The committee would be composed of experts from relevant fields, including health and agriculture, and be responsible for assessing certain food or food material risk if the draft were approved.
The evaluation results, the draft says, shall provide a "key basis" for constituting food safety standards and policies such as food-borne disease control measures.
Standard-setting authorities would in turn be required to make timely updates or draft food safety standards based on the assessments.
Information departments should also publish food safety warnings if the evaluation suggests a certain food is potentially dangerous, according to the draft.
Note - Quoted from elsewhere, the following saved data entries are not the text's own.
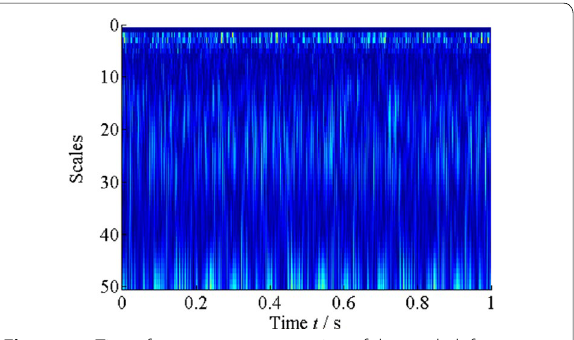
Figure 17 Time–frequency representation of the crack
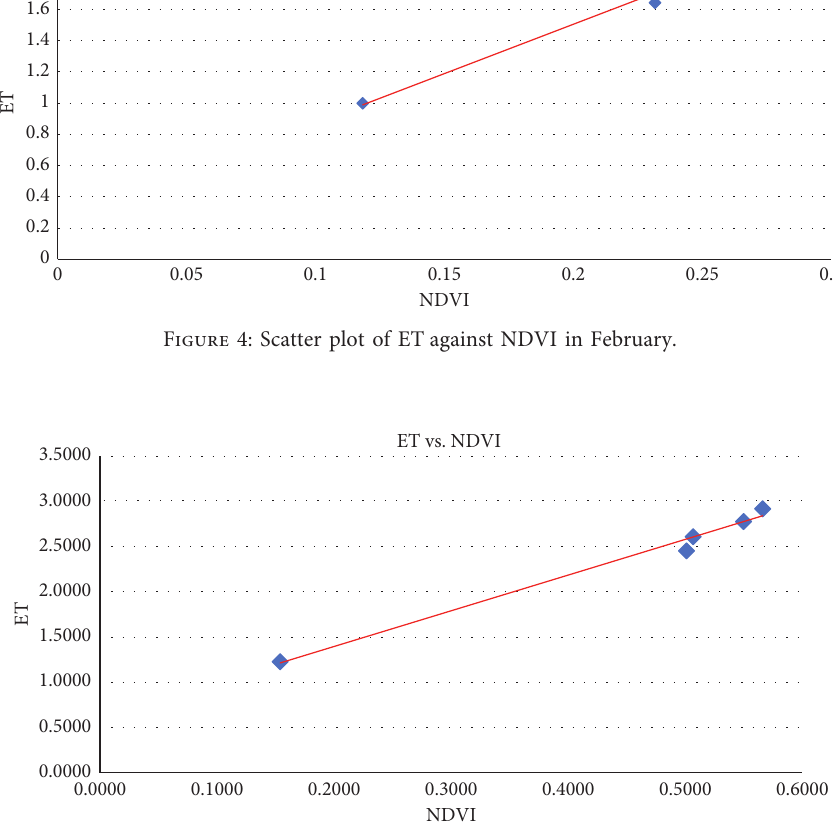
Figure 5: Scatter plot of ET against NDVI in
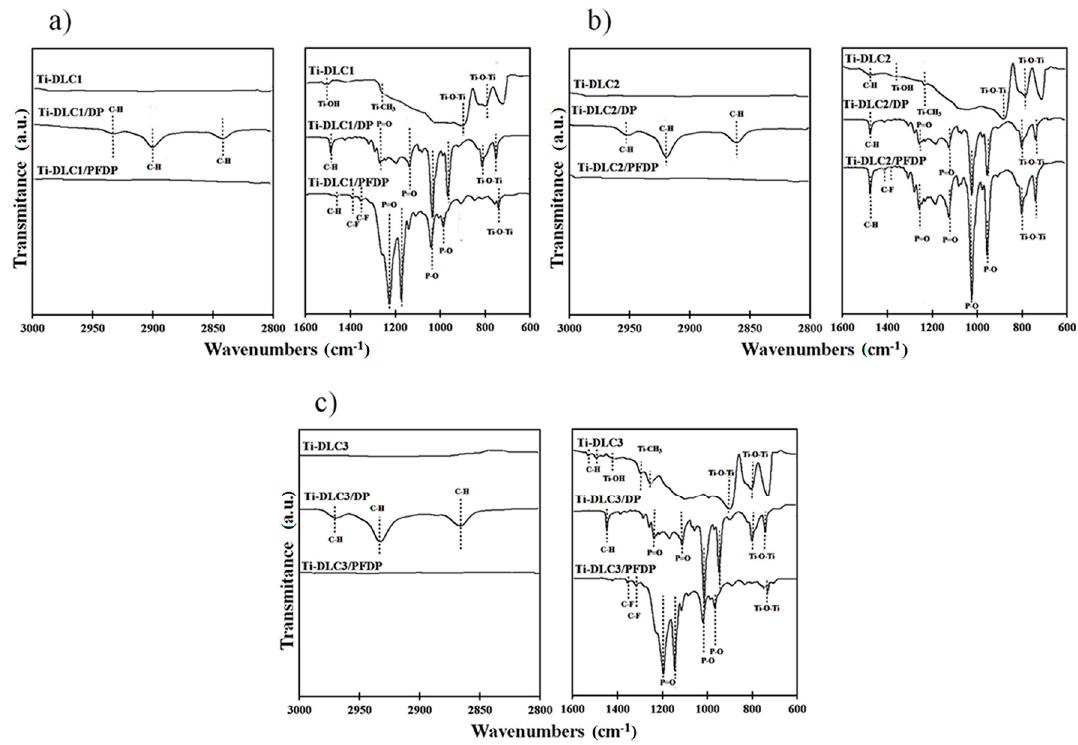
Figure1. FTIRspectraof( a )Ti-DLC1, ( b )Ti-DLC2and( c )Ti-DLC3coatingsbeforeandaftermodification Figure 1. FTIR spectra of ( a ) Ti-DLC1, ( b ) Ti-DLC2 and ( c ) Ti-DLC3 coatings before and after by DP and modification by DP and PFDP.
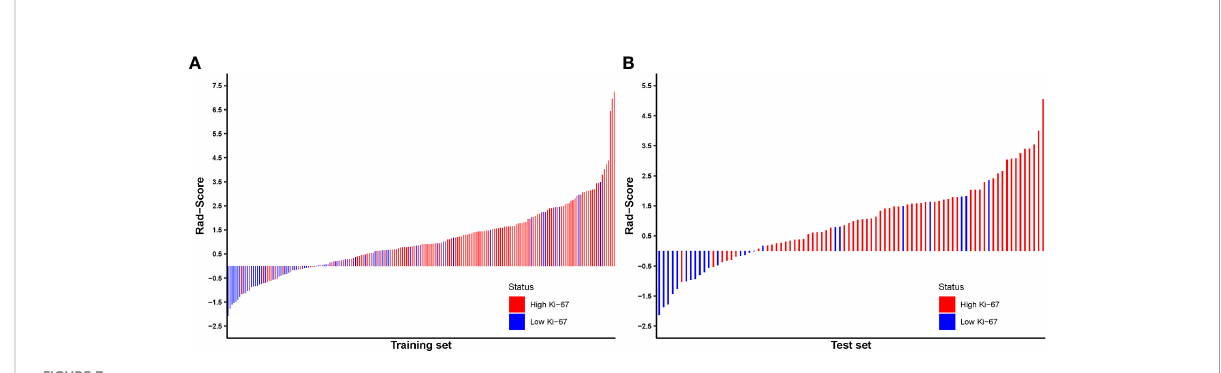
FIGURE 7 Radiomics score for each breast carcinoma patient in the training (A) and test sets (B)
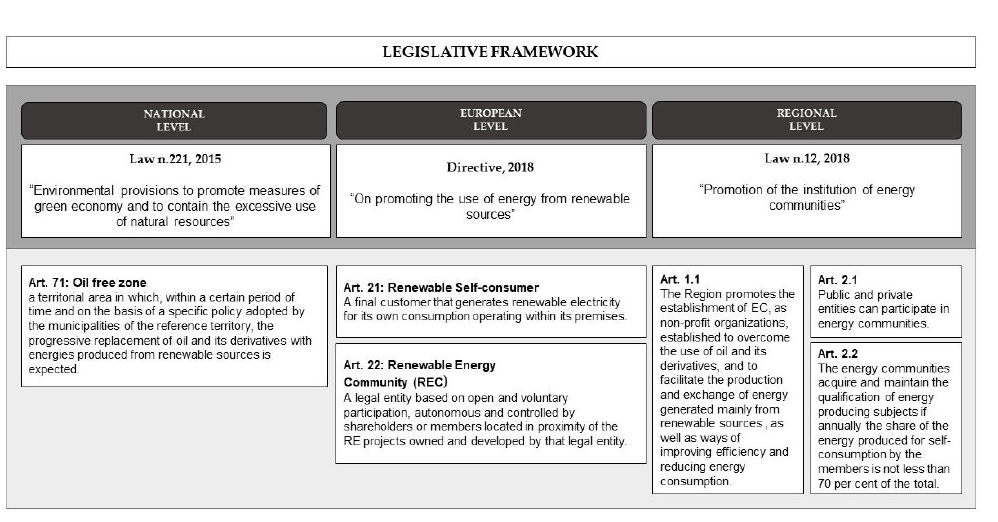
Figure 1. The legislative framework of energy communities.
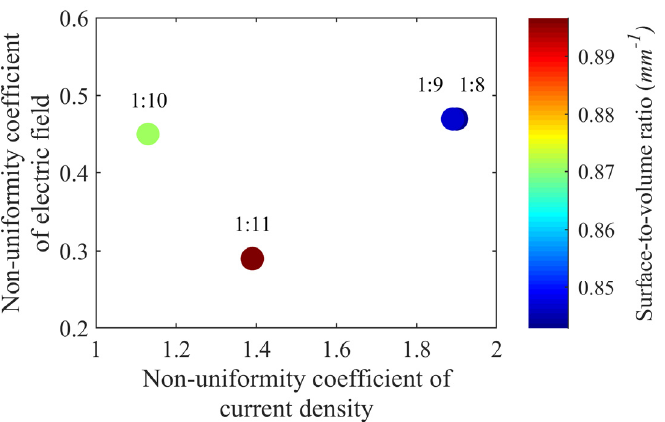
Figure 4. Comparison of model-predicted nonuniformity coefficients of current density and electric fields for electrodes with different weight ratio percentages. The color bar represents normalized surface-to-volume ratio.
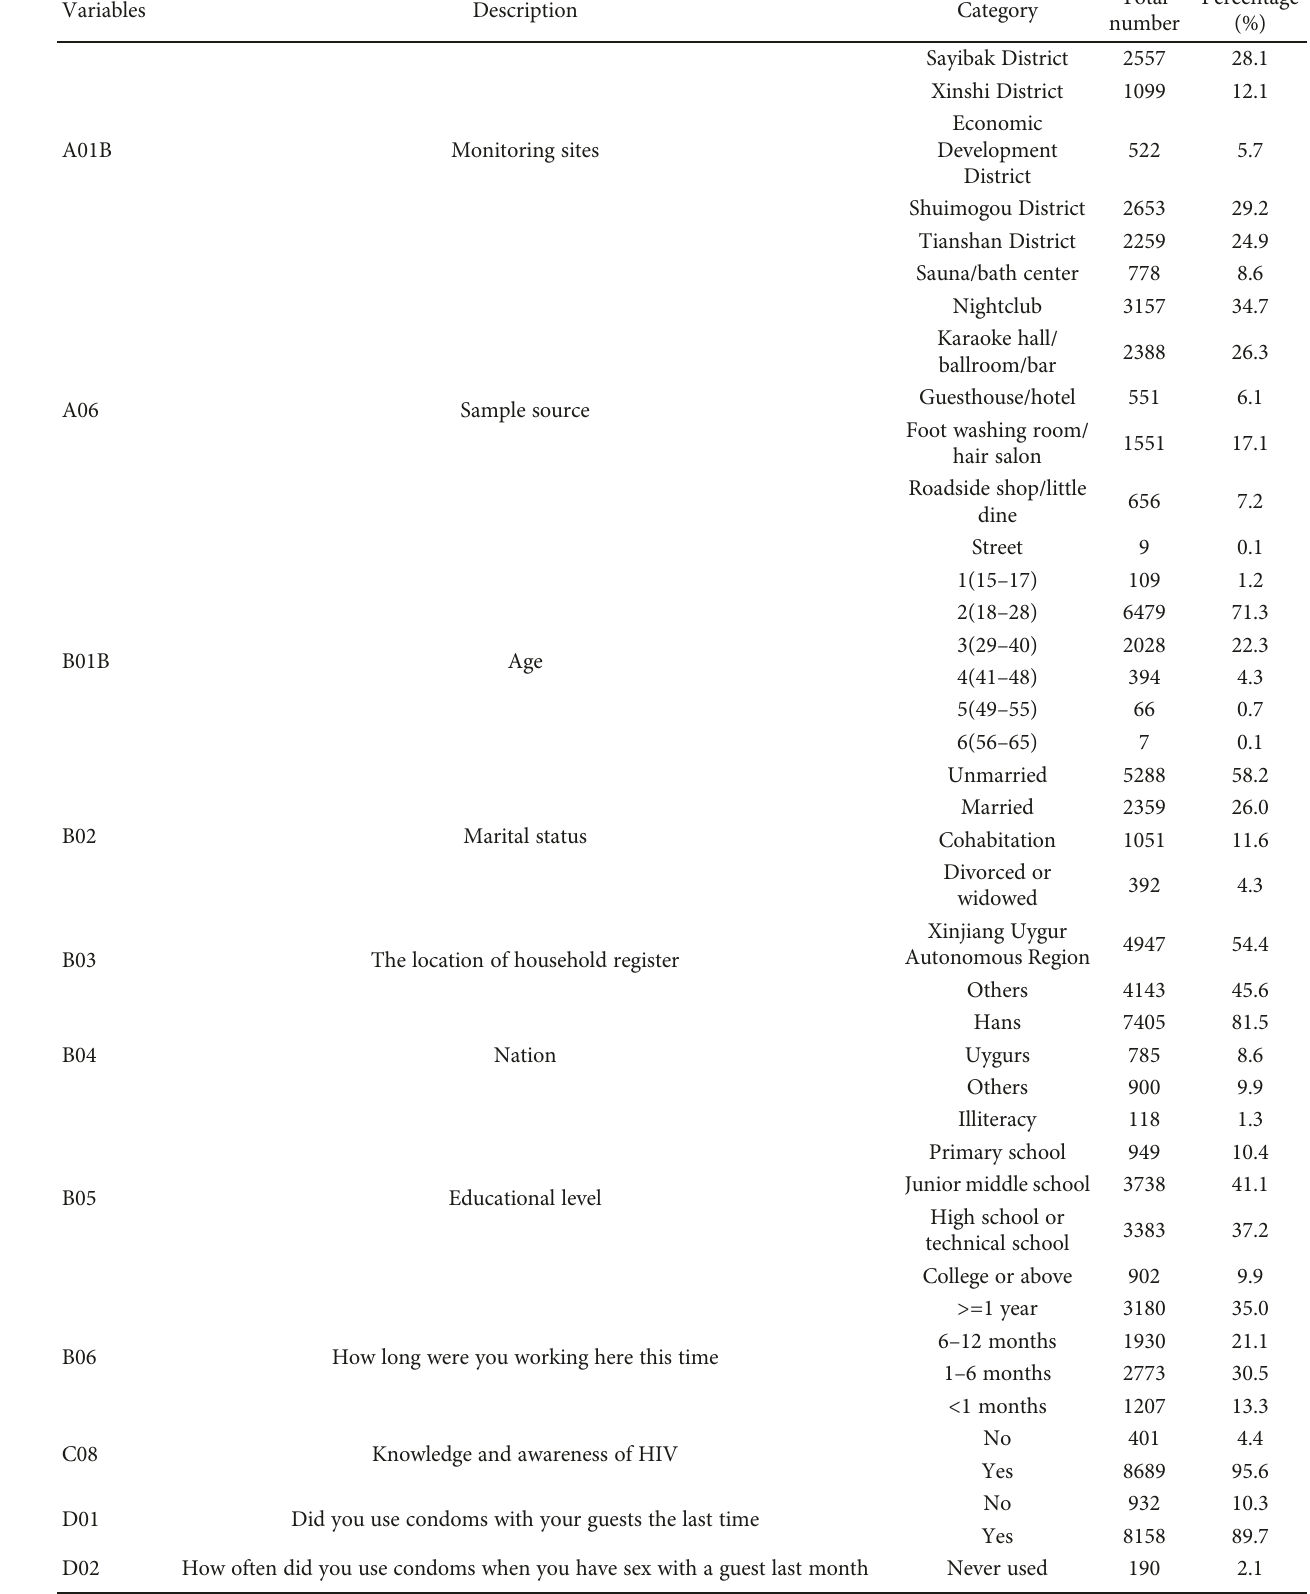
Table 2: Details of the attributes of the FSW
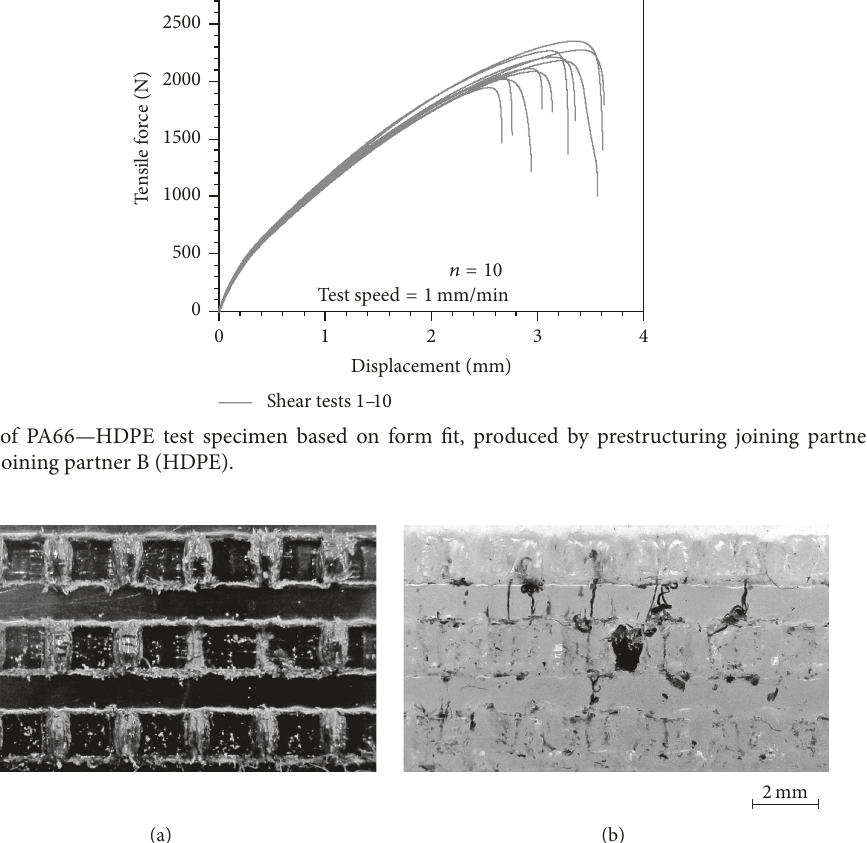
stability of the inserted pin structures, for example, by cross-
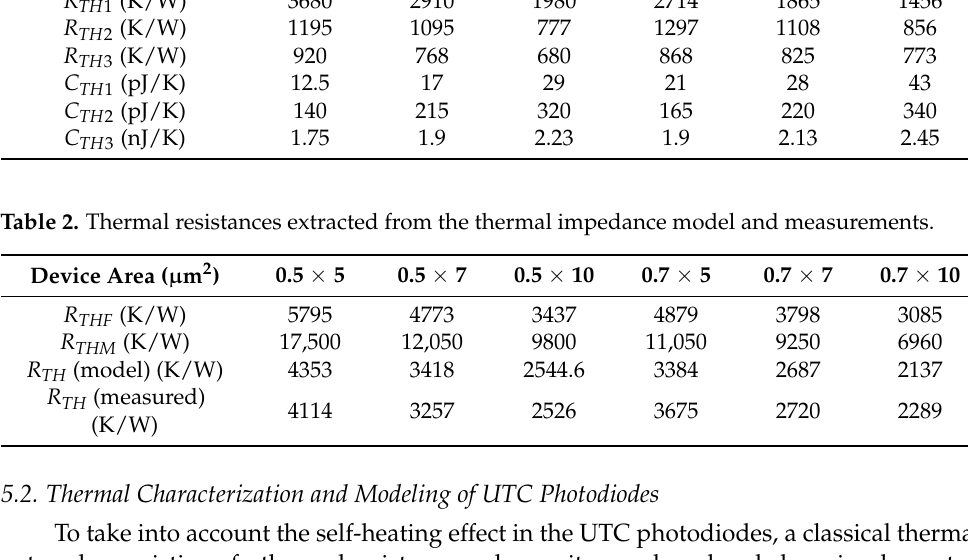
Table 2. Thermal resistances extracted from the thermal impedance model and measurements.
While explaining the draft law to the National People's Congress (NPC) Standing Committee, Cao Kangtai, head of the State Council Legislative Affairs Office, said that the lack of scientific and coherent food safety standards had become a major problem in China's food management
"But it's impossible to develop scientific standards without scientific evaluation and figures," he said.
Chen Junshi, a senior researcher with the National Institute for Nutrition and Food Safety, said the move marked "a big step forward".
"The establishment of a sound food safety risk evaluation system has become a common practice in many countries in the world," he said. "We're now catching up."
The draft law, to replace the existing Food Hygiene Law, also proposes a labeling system making food producers responsible for statements about ingredients, additives, expiration dates and functions on user manuals and packages. A recall system and a food safety information release system are also proposed.
In addition, the draft law seeks to impose strict examinations on food imports and exports.
It states "imported food should be in accordance with national standards and labeling system.
Exported food should meet the requirements of destination countries and pass the examination of inspection and quarantine institutions of foreign countries".
However, experts are disappointed that the long-expected draft law overlooks the restructuring of the current food safety supervision mechanism.
Food safety is currently overseen by at least six major government departments, resulting in overlapping responsibility and law enforcement.
However, Chen said reform of the current mechanism was difficult because it affects the interests of some government agencies.
"The draft law doesn't change any of the existing supervision system," he said. "It only stipulates that the State Council has the power to change it in the future," he said.
"We expect the next government, to be in power next March, to make some concrete changes in reforming the system."